2.-La primera crítica cabe dirigirla a la presencia de Gibraltar como un protagonista del Acuerdo, en pie de igualdad con España, Gran Bretaña y la UE, cuando deberían ser sus representantes meros miembros de la delegación británica, como fue en el pasado hasta la concesión que le hizo Rodríguez Zapatero. Es una aberración jurídica conceder a una entidad municipal el “status” de una nación soberana.
3.-La Parte británica sigue objetando la presencia de policía española en territorio gibraltareño, pese a que España sea el Estado responsable de aplicar las normas de Schengen y, si se derribara la verja, sus agentes deberían controlar dicha aplicación en el territorio de Gibraltar. La pista del aeropuerto pertenece a la Royal Air Force y en el puerto hay zonas reservadas a la Armada británica, que incluso albergan submarinos nucleares. Habrá que ver el margen de acción de los agentes españoles en dichas áreas.
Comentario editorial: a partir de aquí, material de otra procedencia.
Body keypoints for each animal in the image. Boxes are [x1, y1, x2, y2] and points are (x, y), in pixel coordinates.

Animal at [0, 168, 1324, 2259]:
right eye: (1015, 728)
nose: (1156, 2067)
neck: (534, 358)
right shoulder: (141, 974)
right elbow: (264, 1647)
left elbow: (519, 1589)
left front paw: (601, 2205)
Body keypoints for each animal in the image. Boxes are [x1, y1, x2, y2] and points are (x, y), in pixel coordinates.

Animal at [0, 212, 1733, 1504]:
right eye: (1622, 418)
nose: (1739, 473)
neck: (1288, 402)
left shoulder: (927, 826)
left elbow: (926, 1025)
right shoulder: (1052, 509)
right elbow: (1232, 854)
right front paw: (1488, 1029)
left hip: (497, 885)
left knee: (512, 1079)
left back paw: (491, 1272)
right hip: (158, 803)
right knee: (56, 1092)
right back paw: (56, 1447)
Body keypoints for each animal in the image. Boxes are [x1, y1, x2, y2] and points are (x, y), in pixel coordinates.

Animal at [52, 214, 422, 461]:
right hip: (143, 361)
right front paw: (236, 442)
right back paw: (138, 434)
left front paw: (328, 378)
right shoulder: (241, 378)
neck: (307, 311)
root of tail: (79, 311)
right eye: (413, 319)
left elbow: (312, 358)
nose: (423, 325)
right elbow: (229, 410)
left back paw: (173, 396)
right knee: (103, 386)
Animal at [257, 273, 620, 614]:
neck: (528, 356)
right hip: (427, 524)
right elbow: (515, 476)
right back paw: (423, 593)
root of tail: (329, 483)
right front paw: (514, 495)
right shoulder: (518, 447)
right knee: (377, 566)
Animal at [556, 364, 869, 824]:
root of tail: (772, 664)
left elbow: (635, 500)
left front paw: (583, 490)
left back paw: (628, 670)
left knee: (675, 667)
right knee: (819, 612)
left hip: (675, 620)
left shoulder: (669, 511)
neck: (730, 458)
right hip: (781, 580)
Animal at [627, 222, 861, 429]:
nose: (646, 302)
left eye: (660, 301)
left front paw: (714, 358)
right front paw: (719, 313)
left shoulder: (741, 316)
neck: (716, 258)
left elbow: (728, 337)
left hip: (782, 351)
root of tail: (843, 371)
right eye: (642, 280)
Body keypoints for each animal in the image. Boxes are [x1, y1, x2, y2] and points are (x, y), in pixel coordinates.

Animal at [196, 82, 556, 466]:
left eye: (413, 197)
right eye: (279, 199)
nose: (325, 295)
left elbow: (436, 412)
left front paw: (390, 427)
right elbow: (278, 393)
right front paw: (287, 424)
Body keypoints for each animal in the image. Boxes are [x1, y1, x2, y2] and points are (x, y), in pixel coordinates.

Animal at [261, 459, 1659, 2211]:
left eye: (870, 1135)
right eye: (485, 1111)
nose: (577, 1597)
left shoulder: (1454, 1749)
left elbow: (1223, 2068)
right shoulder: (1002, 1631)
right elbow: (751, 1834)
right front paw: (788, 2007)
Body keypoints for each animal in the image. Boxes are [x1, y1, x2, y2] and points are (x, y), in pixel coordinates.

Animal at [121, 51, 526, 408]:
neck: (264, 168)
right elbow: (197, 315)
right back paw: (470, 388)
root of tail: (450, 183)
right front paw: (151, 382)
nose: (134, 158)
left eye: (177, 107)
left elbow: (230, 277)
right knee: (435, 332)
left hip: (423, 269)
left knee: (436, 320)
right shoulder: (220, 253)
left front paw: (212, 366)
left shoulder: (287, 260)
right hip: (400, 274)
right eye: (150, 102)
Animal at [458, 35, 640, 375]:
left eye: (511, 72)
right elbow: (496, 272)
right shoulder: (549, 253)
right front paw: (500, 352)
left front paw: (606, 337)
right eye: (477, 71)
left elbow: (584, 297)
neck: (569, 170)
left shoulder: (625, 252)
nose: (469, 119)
4.-Gibraltar es un paraíso fiscal donde se ubican empresas extranjeras que operan en España -especialmente empresas de apuestas “online”-y no pagan impuestos. No existen los impuestos del IVA, ni sobre el patrimonio, sucesiones o ganancias de capital. Los impuestos de sociedades son muy bajos -10%- y las ganancias procedentes del extranjero no tributan. El impuesto a las transacciones es de solo el 3% y el que afecta al tabaco, al alcohol y a los combustibles es muy reducido, lo que se promueve el contrabando que padece la península. La Comisión ya ha propuesto sacar a Gibraltar de la lista de territorios de riesgo. Su acceso a una Unión Aduanera es una quimera.
5.-Se alega que la eliminación de la verja beneficiará a 15.000 trabajadores españoles, pero el beneficio es mínimo y sería más rentable para el Estado asegurarles una pensión a estos trabajadores transfronterizos. A quienes realmente beneficia es a los gibraltareños, que, sin esa mano de obra, tendrían que importarla de Marruecos u otros países, lo que supondría grandes dificultades y un considerable aumento del coste.
6.-Gibraltar viola las normas comunitarias sobre protección del medio ambiente con el vertido de sus aguas residuales a la bahía o los rellenos para ganar espacio al mar con el proyecto Eastside. También abusa del “bunkering”, que aumenta la contaminación.
7.-Lo de la prosperidad compartida es una falacia. Sin apenas recursos naturales, los gibraltareños gozan de la tercera renta “per capita” más alta del mundo: €92.000 frente a los €16.390 de sus “primos” del Campo de Gibraltar. Mientras la de aquéllos aumenta, la de éstos disminuye, aumentando la flagrante desigualdad. Las concesiones del Gobierno español permitirán a Gibraltar explotar su privilegiada situación de paraíso fiscal en del espacio Schengen, lo que estrangulará aun mas la economía de su Campo.
Afirmar que el Acuerdo aumentará la confianza, la seguridad jurídica y la mejora de las relaciones entre las autoridades españolas y gibraltareñas, y fomentará la prosperidad y el bienestar compartidos en la región es un engañabobos. Los principales beneficiados serán sin duda los gibraltareños y los británicos. El Gobierno deberá explicar a la ciudadanía cuál es el urgente motivo y el especial interés que le mueven a salvaguardar de las adversas consecuencias del Brexit impuesto por el Reino Unido, a un Gibraltar que desprecia a España y facilita la evasión fiscal, el blanqueo de capitales, el contrabando y el tráfico de estupefacientes.